Customers expected to interconnect with Entergy in the coming years include traditional heavy industrial sites that already provide nearly half of Entergy’s sales, such as the $6 billion hydrogen and steel plant Hyundai plans to build near Baton Rouge, Louisiana. But Marsh sounded especially enthusiastic about the data center opportunity as facilities like the 2-GW Meta campus slated for northeastern Louisiana.
“For our residential customers, we estimate the data center contracts in place today will generate approximately $5 billion in rate offsets from their fair share of contributions to fixed costs during the life of the contracts,” or more than $5 per customer, per month, he said.
Ambitious G&T plans, with more to come
To serve new load, Entergy plans $43 billion in capital spending through 2029. Most of it will fund new generation and transmission projects.
Entergy is building or has been approved to build more than 8.1 GW of combined-cycle gas plants across its five territories. It’s seeking approval to build nearly 3 GW more by 2030. It also plans to deliver a 45-MW uprate at its 1,152-MW Waterford 3 nuclear plant in two phases over the next four years.

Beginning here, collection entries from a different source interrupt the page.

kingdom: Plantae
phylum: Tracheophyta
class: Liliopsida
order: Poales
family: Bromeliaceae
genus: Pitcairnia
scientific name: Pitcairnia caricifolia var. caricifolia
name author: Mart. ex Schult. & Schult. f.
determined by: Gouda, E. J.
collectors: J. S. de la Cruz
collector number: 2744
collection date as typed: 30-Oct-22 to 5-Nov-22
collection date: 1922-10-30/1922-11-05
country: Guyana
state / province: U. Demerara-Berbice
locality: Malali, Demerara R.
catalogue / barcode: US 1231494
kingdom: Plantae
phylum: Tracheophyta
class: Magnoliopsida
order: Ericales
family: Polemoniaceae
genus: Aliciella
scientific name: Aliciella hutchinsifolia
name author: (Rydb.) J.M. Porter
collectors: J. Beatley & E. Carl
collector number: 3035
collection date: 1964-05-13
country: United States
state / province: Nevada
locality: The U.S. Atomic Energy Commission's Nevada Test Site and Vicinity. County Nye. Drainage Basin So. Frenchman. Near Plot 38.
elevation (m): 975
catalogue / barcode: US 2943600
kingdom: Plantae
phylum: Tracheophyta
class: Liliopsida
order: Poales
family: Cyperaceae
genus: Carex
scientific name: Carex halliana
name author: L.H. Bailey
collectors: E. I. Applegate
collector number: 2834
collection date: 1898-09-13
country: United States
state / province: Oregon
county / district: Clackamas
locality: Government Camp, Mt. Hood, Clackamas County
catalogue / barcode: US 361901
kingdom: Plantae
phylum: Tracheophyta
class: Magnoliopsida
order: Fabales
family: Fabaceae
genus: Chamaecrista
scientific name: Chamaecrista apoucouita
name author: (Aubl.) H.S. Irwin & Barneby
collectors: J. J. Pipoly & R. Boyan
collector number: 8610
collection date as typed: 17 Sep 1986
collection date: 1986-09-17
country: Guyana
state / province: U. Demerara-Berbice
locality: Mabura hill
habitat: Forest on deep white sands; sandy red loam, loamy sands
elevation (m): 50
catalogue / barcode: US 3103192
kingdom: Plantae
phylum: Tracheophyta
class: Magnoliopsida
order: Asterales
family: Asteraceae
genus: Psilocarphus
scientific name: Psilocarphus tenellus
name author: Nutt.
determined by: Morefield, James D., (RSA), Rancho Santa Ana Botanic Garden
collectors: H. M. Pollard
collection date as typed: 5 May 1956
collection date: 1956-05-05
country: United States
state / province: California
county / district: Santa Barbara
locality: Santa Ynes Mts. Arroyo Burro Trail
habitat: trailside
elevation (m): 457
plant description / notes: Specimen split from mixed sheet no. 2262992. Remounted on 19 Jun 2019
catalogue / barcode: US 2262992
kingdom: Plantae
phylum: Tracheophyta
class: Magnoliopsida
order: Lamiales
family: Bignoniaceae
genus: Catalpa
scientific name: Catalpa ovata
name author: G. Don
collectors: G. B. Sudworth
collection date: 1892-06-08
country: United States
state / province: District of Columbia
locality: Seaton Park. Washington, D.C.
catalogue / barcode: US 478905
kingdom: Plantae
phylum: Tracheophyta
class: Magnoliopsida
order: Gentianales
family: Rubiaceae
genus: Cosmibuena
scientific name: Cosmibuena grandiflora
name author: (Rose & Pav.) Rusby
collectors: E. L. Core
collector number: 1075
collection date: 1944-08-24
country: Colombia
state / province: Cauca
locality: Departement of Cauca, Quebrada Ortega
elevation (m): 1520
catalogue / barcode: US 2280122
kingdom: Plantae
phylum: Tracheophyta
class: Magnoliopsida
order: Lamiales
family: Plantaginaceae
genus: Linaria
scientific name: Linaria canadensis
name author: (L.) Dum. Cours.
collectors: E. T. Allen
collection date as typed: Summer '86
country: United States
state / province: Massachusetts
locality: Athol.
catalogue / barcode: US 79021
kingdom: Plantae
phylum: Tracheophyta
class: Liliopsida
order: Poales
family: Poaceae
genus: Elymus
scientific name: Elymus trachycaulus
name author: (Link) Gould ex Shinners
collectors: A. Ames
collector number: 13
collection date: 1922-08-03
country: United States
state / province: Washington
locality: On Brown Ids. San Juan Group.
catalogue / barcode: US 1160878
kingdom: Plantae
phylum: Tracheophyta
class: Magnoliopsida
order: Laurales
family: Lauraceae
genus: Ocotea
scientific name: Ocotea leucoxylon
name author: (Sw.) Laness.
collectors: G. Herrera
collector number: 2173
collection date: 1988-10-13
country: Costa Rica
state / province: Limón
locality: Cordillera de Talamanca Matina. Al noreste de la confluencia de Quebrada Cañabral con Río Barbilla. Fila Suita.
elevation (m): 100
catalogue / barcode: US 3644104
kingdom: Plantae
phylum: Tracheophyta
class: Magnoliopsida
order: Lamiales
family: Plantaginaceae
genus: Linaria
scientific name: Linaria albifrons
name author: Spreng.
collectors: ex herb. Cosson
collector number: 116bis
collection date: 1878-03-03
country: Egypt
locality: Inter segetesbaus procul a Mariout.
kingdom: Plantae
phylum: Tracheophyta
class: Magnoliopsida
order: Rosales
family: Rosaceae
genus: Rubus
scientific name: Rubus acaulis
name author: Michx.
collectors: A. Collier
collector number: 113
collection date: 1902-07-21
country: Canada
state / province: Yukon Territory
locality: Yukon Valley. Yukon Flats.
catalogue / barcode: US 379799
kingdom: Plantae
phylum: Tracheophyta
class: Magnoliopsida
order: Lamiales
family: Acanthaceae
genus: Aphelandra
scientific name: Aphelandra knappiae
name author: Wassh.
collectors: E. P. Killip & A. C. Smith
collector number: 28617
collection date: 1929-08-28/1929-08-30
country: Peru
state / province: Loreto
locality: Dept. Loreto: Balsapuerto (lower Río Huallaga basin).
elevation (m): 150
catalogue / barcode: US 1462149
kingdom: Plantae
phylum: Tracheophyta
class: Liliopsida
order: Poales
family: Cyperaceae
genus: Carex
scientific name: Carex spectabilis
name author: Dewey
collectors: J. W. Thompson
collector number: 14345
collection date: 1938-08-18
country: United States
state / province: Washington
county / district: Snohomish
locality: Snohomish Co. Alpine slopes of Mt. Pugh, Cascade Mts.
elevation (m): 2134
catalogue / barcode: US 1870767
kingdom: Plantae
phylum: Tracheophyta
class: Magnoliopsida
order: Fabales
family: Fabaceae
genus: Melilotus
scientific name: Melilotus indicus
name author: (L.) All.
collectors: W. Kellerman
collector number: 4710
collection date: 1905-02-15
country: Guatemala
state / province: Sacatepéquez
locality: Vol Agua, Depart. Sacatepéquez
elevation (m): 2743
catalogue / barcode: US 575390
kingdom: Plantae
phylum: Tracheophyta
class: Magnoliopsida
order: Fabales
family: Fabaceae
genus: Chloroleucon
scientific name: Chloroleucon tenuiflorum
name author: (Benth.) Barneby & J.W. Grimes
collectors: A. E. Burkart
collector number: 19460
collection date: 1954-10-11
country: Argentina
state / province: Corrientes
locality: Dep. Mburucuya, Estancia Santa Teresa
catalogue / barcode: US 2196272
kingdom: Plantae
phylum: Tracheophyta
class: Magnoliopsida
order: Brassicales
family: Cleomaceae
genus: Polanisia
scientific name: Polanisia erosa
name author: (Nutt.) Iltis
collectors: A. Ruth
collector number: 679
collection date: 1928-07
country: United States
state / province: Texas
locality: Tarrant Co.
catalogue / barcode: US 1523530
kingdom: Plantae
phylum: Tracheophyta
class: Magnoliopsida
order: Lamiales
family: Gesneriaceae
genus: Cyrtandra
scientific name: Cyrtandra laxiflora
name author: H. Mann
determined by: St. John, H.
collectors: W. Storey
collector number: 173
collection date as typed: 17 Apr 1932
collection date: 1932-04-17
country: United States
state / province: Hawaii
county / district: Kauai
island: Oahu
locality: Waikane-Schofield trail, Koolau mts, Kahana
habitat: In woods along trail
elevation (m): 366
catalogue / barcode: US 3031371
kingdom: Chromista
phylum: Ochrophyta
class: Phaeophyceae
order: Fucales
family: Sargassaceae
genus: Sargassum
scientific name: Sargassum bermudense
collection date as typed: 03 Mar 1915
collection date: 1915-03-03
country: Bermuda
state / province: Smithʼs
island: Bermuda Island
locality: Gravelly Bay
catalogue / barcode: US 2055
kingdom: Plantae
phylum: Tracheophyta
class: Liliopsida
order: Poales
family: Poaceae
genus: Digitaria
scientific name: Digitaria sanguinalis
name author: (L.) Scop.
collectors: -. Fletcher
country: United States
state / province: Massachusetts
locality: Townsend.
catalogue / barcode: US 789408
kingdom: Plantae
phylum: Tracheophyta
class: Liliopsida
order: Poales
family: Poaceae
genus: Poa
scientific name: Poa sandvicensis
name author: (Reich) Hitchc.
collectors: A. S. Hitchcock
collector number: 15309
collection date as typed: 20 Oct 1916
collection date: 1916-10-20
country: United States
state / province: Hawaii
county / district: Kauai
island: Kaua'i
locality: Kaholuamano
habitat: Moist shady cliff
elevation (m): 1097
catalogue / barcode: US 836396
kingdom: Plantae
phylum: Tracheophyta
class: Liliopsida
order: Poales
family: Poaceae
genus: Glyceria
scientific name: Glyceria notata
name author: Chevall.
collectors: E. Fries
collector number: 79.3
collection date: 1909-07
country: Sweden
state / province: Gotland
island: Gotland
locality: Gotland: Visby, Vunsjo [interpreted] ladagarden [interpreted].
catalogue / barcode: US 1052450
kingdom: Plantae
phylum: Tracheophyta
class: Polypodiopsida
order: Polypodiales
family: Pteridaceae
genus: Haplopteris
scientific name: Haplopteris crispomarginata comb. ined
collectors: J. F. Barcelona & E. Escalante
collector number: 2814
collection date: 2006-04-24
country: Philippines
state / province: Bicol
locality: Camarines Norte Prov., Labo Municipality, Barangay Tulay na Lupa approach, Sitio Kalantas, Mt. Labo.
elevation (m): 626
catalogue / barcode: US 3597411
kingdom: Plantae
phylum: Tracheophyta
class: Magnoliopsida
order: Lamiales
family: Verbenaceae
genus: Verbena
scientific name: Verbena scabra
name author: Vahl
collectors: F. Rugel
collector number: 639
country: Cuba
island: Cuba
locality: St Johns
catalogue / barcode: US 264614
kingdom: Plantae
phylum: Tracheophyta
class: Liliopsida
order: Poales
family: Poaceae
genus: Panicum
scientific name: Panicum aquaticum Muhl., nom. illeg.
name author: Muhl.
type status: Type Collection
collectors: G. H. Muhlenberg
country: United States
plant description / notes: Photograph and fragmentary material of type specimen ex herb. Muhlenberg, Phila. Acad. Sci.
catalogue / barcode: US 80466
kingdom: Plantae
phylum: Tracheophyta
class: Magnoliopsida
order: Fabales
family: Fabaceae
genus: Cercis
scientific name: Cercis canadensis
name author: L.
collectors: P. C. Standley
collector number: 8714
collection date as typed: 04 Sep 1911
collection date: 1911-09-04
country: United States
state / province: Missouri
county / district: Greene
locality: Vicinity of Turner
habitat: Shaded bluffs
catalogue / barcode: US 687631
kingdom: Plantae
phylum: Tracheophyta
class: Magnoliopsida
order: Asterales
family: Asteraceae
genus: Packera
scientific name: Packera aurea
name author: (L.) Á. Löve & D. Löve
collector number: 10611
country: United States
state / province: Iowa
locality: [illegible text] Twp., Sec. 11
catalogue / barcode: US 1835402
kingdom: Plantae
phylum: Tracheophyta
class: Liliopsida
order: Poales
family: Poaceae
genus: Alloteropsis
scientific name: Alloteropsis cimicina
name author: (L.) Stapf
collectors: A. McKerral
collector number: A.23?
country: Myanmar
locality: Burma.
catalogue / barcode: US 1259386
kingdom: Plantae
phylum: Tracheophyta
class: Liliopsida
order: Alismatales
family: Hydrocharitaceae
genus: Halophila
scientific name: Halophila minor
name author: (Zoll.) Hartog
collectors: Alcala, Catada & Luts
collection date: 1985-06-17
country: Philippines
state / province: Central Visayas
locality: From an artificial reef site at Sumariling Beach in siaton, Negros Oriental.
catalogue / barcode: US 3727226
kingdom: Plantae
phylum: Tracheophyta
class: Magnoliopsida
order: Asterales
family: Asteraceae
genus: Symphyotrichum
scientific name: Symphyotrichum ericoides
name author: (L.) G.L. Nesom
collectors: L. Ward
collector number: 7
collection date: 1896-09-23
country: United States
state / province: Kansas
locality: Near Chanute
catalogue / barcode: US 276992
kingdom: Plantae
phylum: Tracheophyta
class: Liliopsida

Entergy’s renewables pipeline is much smaller: around 800 MW approved and set to come online by 2028, plus 1.9 GW more pending regulatory approval. Most are standalone solar. One, Arkansas Cypress, is a hybrid solar and storage project that’s also by far the largest in the pipeline. The Cypress project will support a data center Google plans to build in eastern Arkansas under a special rate contract approved by regulators this past quarter.
Entergy expects regulators to decide on many of its proposed projects in the coming months.
According to Fontan and a recent Entergy presentation at a conference hosted by the Edison Electric Institute, Entergy has 11 GW of turbine reservations included in its near-term growth forecast and 8 GW reserved through “slot reservation fees” to accommodate potential future growth.
“If we sign incremental customers, whether that's data centers or traditional Gulf Coast industrial customers, we would turn those reservation fees into actual builds, but they would be supported by the revenues coming from the new customer,” Fontan said.
Entergy has taken proactive measures to address supply chain inflation, including advance contracting for a significant amount of the power island equipment it needs to build new thermal plants, Fontan told Utility Dive.
“We also have few positions for long lead items around things like breakers and transformers on the transmission side to help support that,” Fontan said. “You do see some cost volatility on the labor side as more companies are increasing their build.”
Editor’s note: Ethan Howland contributed to this story.